The method described above to evaluate cardiac work is based upon the assumption of instantaneous and uniform mixing of the injected saline and the ventricular fluid. This assumption is typically made in studies which employ indicator dilution methods to measure cardiac output and ventricular end-volumes. The effect of ventricular non-mixing of indicators as a source of error in ventricular volume calculations and cardiac output measurement was studied. From references and the author's original invitro and invivo experimental work a description of indicator mixing in the left ventricle and of its effects on indicator dilution studies is given.

A theoretical deterministic analysis of nonuniform ventricular mixing is presented to derive expressions for stroke volume as a function of indicator concentration measured at the aorta. It was found that a purely deterministic analysis when supplemented with a probabilistic analysis results in an analysis of nonuniform ventricular mixing. A mathematical model is developed which explains the shape of indicator concentration curves and allows for the evaluation of ventricular mixing and cardiac state.

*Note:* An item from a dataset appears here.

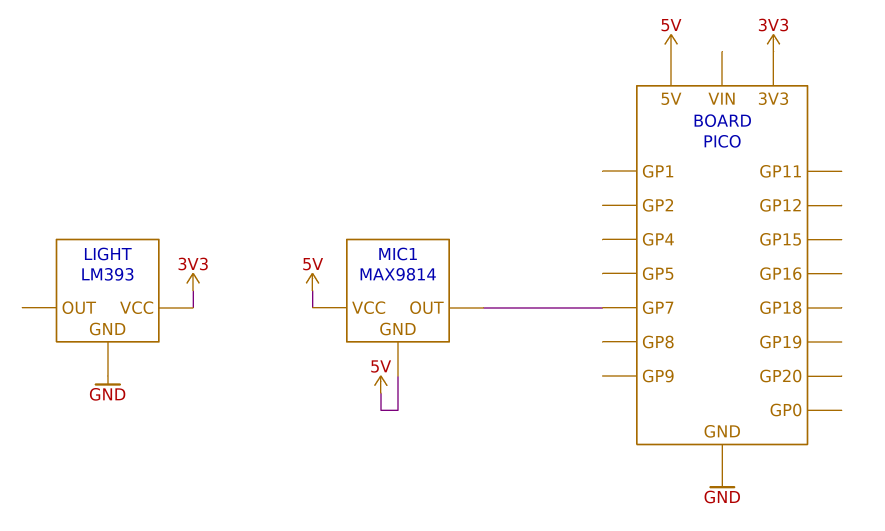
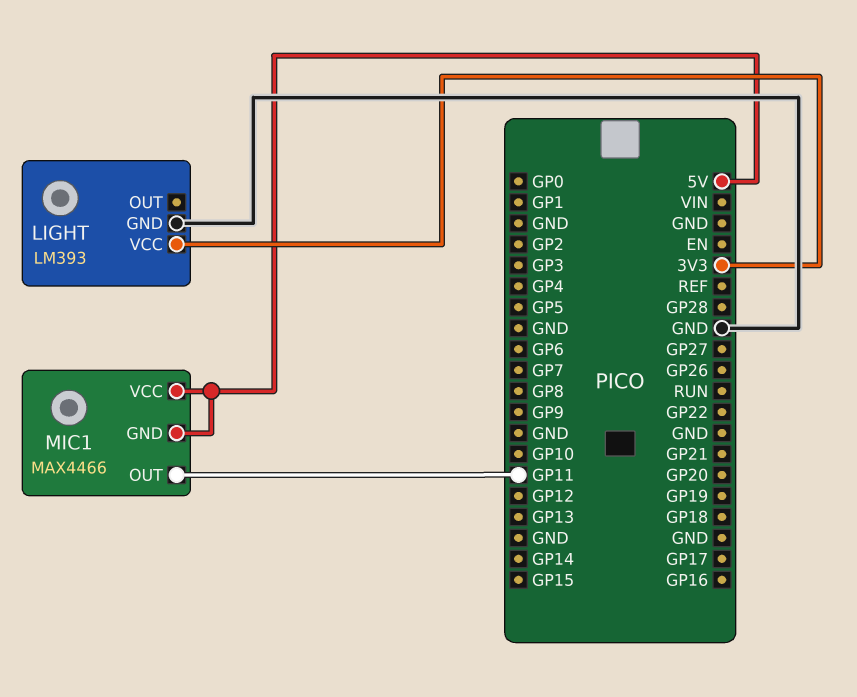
MIC1: MAX9814 -> MAX4466
MIC1 pin OUT: GP7 -> GP11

A derivation of the classical Stewart-Hamilton relationship for the calculation of cardiac output from dye indicator studies is presented. With this derivation conclusions are formulated which show the validity of the Stewart-Hamilton equation for the case of nonuniform ventricular mixing of the indicator and the limitations of this relationship in the presence of certain heart defects.

The deterministic and probabilistic analyses are applied to the thermodilution technique' to derive expressions relating ventricular volume and ejection fraction to measured fluid temperatures for the case of nonuniform mixing of the injected cold saline. An originally designed "Thermocatheter", which employs a single catheter to inject and measure invivo ventricular fluid temperatures, was used to evaluate cardiac state applying the mathematical analyses presented.

Experimental studies performed in a heart model, mongrel dogs, and in human subjects are presented in verification of the analytical approaches used.